**** Material provided

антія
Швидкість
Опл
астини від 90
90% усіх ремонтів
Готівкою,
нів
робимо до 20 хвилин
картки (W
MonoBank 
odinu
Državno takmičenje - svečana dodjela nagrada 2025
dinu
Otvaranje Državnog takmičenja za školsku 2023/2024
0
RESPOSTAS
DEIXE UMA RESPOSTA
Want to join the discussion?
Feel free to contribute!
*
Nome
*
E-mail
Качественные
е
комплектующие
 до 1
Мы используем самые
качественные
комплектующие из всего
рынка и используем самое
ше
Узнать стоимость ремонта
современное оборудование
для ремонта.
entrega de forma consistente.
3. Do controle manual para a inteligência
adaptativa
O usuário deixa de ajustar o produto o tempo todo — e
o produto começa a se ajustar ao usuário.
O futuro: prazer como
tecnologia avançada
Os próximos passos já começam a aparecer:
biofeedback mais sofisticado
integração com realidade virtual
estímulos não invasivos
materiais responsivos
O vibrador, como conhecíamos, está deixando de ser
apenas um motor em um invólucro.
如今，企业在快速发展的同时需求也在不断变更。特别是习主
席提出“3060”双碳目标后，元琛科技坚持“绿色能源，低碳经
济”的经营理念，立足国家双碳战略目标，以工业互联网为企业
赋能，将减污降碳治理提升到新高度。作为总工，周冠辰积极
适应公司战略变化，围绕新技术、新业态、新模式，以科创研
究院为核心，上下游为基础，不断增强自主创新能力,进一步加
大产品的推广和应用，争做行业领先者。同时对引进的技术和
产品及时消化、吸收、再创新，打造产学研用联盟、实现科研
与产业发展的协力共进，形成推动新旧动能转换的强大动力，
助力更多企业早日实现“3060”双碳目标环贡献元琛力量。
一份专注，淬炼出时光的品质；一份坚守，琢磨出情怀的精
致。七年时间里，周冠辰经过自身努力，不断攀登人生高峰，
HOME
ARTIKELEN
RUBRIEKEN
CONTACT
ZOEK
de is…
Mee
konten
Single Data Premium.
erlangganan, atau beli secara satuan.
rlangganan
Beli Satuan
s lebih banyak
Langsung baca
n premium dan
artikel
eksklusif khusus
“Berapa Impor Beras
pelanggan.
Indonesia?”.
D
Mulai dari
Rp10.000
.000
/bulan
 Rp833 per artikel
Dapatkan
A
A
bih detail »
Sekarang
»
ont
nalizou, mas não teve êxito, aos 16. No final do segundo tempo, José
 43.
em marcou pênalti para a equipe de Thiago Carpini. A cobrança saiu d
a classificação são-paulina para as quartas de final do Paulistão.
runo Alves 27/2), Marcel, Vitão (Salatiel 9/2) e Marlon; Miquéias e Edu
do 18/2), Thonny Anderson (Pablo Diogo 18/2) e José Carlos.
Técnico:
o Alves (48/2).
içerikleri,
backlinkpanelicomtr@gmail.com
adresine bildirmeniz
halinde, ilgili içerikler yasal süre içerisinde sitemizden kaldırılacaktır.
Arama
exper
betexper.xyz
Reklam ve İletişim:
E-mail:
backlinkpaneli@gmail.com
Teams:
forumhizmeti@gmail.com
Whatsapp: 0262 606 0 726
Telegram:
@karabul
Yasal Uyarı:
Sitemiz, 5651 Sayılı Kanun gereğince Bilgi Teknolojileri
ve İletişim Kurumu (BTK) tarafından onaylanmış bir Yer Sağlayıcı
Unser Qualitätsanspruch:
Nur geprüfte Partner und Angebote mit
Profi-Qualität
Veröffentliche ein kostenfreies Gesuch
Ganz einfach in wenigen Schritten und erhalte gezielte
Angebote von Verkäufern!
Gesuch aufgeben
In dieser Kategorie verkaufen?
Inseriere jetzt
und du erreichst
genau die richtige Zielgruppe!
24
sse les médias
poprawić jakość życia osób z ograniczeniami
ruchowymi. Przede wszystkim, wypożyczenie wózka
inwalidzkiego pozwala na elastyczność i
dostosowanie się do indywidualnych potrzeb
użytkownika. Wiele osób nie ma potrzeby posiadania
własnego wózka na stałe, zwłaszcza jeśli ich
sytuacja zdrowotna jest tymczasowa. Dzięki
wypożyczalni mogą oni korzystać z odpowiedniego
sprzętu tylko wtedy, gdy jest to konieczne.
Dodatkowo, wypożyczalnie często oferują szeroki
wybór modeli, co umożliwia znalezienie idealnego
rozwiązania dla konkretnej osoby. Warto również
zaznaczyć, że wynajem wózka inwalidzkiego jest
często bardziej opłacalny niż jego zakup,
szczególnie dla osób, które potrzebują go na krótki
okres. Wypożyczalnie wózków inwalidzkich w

********

What you should do
Count the lines in the items above that contain the word "usuário", and reply with that number alone.

Answer section
2